When the data is fetched from the server, my primary appointments collection squirrels away a reference to the sub-collection:
//...
          fetchFromServer: function(options) {
            var subcollection =
              this.cached[options.date] =
              (new MonthAppointments());
            // ...
          }
//...
So the easiest thing that could possibly work is to reset that sub-collection inside refreshCache():
          refreshCache: function(date) {
            console.log("[refreshCache] " + date);
            this.cached[date].fetch();          
          }
If I load November's appointments, then navigate to the previous month, I should see a cache refresh of October's data:
October is refreshed even though November was previously displayed because November's adjoining months (October and December) were pre-fetched. In fact November and September are pre-fetched now that I have navigated to October. This caching and pre-fetching is starting to get confusing.

Anyhow, I think I still have a handle on things. The re-fetch() of the October sub-collection is definitely going out because there is an XHR in Chrome's Javascript console.

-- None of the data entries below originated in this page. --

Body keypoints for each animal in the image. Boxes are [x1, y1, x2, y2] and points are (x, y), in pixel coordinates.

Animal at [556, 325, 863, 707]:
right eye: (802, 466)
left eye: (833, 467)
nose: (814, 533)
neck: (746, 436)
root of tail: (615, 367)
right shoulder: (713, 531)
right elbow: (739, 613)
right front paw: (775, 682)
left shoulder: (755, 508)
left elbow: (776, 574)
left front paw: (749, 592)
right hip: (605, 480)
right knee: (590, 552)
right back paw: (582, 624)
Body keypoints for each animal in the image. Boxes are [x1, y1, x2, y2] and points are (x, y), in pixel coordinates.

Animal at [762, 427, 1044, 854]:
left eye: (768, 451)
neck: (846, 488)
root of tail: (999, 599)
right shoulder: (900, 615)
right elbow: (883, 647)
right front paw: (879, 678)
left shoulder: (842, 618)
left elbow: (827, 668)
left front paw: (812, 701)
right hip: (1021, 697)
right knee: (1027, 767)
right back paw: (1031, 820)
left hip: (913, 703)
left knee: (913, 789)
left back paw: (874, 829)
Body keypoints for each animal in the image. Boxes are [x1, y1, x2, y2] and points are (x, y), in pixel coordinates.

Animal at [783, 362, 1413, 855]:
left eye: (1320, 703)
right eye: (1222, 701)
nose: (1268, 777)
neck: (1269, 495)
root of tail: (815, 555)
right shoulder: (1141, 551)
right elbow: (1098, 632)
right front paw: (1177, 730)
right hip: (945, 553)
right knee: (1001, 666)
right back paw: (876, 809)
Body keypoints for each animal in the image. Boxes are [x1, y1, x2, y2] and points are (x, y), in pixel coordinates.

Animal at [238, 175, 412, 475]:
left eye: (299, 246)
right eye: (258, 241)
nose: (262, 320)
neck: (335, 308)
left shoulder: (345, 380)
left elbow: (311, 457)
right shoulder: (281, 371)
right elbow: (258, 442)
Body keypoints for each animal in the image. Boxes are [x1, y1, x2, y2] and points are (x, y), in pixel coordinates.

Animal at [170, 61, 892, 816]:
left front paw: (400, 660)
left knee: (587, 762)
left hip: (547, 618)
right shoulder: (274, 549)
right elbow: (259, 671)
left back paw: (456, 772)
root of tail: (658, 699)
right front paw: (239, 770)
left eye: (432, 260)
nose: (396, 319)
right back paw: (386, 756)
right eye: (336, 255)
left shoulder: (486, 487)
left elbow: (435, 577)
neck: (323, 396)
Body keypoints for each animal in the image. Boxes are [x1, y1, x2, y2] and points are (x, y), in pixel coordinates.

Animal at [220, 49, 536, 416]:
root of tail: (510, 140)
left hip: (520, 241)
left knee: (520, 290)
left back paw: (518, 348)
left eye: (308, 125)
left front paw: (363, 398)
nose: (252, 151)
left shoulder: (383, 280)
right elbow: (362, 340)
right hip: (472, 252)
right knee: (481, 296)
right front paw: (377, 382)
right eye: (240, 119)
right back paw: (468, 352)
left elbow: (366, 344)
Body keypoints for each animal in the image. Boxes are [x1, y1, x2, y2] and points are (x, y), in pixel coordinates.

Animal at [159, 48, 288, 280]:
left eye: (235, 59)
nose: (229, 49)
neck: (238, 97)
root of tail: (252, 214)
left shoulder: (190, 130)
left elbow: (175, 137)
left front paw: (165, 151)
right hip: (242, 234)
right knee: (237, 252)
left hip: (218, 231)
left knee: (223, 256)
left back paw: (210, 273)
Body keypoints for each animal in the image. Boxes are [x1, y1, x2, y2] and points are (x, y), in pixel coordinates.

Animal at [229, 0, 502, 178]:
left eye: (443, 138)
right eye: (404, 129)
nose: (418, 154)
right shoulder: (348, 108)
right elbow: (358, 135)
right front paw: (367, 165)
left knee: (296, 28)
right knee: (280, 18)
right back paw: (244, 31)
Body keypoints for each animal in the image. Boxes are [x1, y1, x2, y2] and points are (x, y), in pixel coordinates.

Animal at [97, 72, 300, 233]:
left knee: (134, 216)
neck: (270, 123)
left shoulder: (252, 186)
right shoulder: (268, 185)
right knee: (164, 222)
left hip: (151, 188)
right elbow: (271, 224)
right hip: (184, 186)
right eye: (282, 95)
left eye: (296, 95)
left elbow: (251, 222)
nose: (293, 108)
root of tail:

Nothing happens in the UI, though. For that to happen, I need to actually replace the existing records. I already have a addFromSubCollection method. If I invoke that in my success callback, it ought to do something:
          refreshCache: function(date) {
            console.log("[refreshCache] " + date);
            this.cached[date].fetch({
              success: _.bind(function(collection, resp) {
                this.addFromSubCollection(collection);
              }, this)
            });
          },
But, of course, that simply adds the appointments to the calendar, duplicating the appointments already in place:
No, I need to replace each model in the collection. Unfortunately, replace() is not a method on a Backbone collection. So I have to make my own:
          replace: function(models) {
            if (_.isArray(models)) {
              for (var i = 0, l = models.length; i < l; i++) {
                this._replace(models[i]);
              }
            } else {
            this._replace(models);
            }
            return this;
          },
          _replace: function(model) {
            var existing = this.get(model);
            existing.set(model.toJSON());
            return existing;
          },
          // ...
This replace / _replace method pair mimics similar pairs in Backbone itself (e.g. add / _add). For each model in the newly fetched sub-collection, _replace gets the existing one and sets the attributes based on what was fetched from the server.

The refreshCache() method then becomes:
          refreshCache: function(date) {
            console.log("[refreshCache] " + date);
            this.cached[date].fetch({
              success: _.bind(function(collection, resp) {
                this.replace(collection.models);
              }, this)
            });
          },
And that actually works.

Of course, I am not handling deletes from cache or additions. I will pick back up there tomorrow. Ugh. Caching.